For nearly fifty years, April has been recognized as Autism Awareness Month. Some have argued for autism acceptance and even appreciation as the theme for this special month. I have another A that I think is as important as awareness, and not just every April but every day of the year: Advocacy. Yes, of course we need people outside of our tight knit autism community to be aware of challenges, accept differences, and appreciate unique contributions. But it needs to go further than that. What happens once we raise awareness, acceptance, and appreciation? Our loved ones with autism still face many distinct disadvantages in today’s world, and we need to advocate for them (or better yet, help them become advocates for themselves).

As a non-profit serving the autism community, the Flutie Foundation knows firsthand the importance of providing grants to get access to services, lead more active lifestyles, and grow toward adult independence. However, the barriers that many with autism face are not limited to financial ones. So many obstacles need legal solutions rather than monetary ones.

Every April for fifteen years and counting, Advocates for Autism of Massachusetts (AFAM) has organized our annual Autism Awareness and Acceptance Day at the Massachusetts State House. This year, we’ll be convening our supporters on Beacon Hill to communicate our message for 2018: Planning for the Future is Now. We’ll be advocating for our budgetary priorities, which include funding for graduating students transitioning into adult services, for the Autism Children’s Waiver, and transportation. Our legislative asks cover a wide range of topics: housing, law enforcement, medical provider training, higher education, and certification of school interpreters.

We have a proud history of legislative successes: the Act Relative to Insurance Coverage for Autism (ARICA) in 2010 and the Autism Omnibus Law in 2014 which addressed many issues faced by the autism community including MassHealth coverage, Department of Developmental Services eligibility, tax-free ABLE accounts, and much more. We hope 2018 will be another significant year in legislation here in Massachusetts!

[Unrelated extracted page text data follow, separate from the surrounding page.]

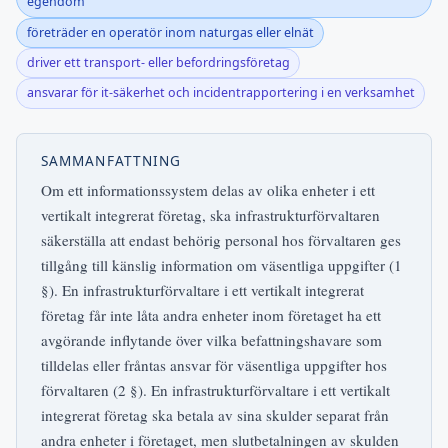
egendom
företräder en operatör inom naturgas eller elnät
driver ett transport- eller befordringsföretag
ansvarar för it-säkerhet och incidentrapportering i en verksamhet
SAMMANFATTNING
Om ett informationssystem delas av olika enheter i ett
vertikalt integrerat företag, ska infrastrukturförvaltaren
säkerställa att endast behörig personal hos förvaltaren ges
tillgång till känslig information om väsentliga uppgifter (1
§). En infrastrukturförvaltare i ett vertikalt integrerat
företag får inte låta andra enheter inom företaget ha ett
avgörande inflytande över vilka befattningshavare som
tilldelas eller fråntas ansvar för väsentliga uppgifter hos
förvaltaren (2 §). En infrastrukturförvaltare i ett vertikalt
integrerat företag ska betala av sina skulder separat från
andra enheter i företaget, men slutbetalningen av skulden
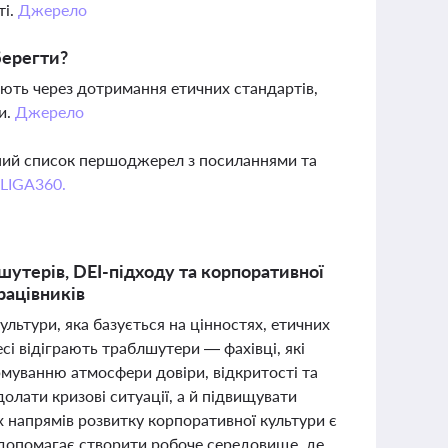
ті.
Джерело
берегти?
ігають через дотримання етичних стандартів,
и.
Джерело
вний список першоджерел з посиланнями та
 LIGA360.
шутерів, DEI-підходу та корпоративної
рацівників
ультури, яка базується на цінностях, етичних
сі відіграють траблшутери — фахівці, які
рмуванню атмосфери довіри, відкритості та
долати кризові ситуації, а й підвищувати
х напрямів розвитку корпоративної культури є
й допомагає створити робоче середовище, де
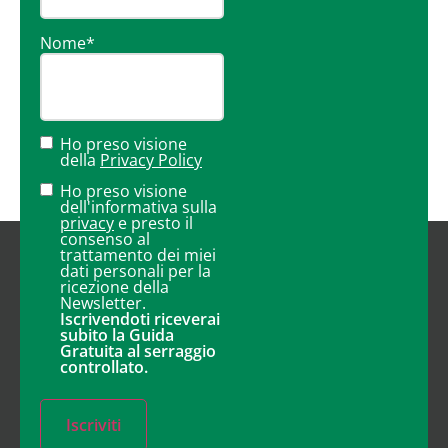
Nome
*
Ho preso visione
della
Privacy Policy
Ho preso visione
dell'informativa sulla
privacy
e presto il
consenso al
trattamento dei miei
dati personali per la
ricezione della
Newsletter.
Iscrivendoti riceverai
subito la Guida
Gratuita al serraggio
controllato.
Iscriviti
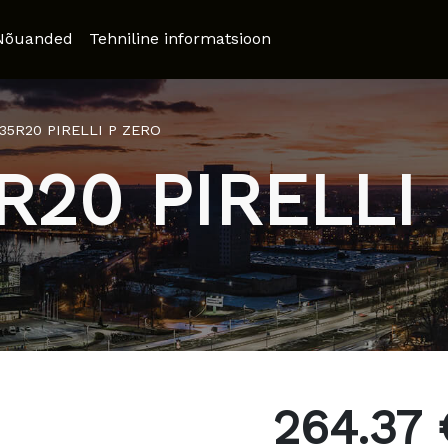
Nõuanded
Tehniline informatsioon
/35R20 PIRELLI P ZERO
R20 PIRELLI
264.37 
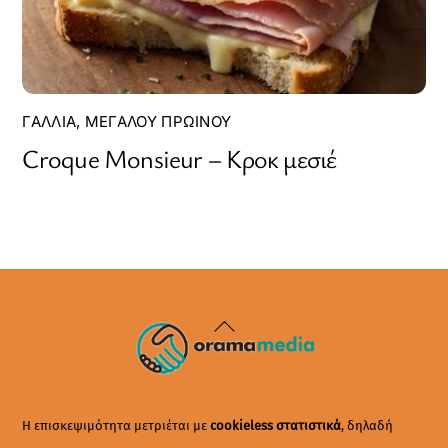
ΓΑΛΛΊΑ
,
ΜΕΓΆΛΟΥ ΠΡΩΙΝΟΎ
Croque Monsieur – Κροκ μεσιέ
Back
To
Top
Η επισκεψιμότητα μετριέται με
cookieless στατιστικά
, δηλαδή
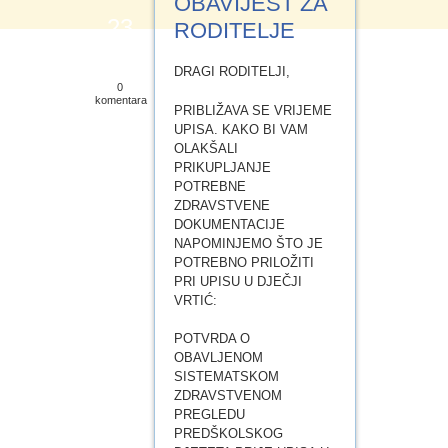
OBAVIJEST ZA
23
e-Vrtić
RODITELJE
TRA.2025
DRAGI RODITELJI,
0
komentara
PRIBLIŽAVA SE VRIJEME
UPISA. KAKO BI VAM
OLAKŠALI
PRIKUPLJANJE
POTREBNE
ZDRAVSTVENE
DOKUMENTACIJE
NAPOMINJEMO ŠTO JE
POTREBNO PRILOŽITI
PRI UPISU U DJEČJI
VRTIĆ:
POTVRDA O
OBAVLJENOM
SISTEMATSKOM
ZDRAVSTVENOM
PREGLEDU
PREDŠKOLSKOG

Beyond the month of April, we fight for rights and then work closely with local support centers throughout the state and the Doug Flutie, Jr. Foundation for Autism to make sure families and individuals know their rights and how to navigate the systems and structures in place to support those with autism. If you’ll be around Boston on Thursday April 12, please join us at the Massachusetts State House. If you’re not in Massachusetts, please get in contact with your local chapters of The Arc or other support centers to find advocacy resources in your area. In fact, I urge everyone, everywhere to try to organize politically within your own states like we have in Massachusetts. I am so proud of the work AFAM has been able to accomplish, showing what we can achieve when families work together.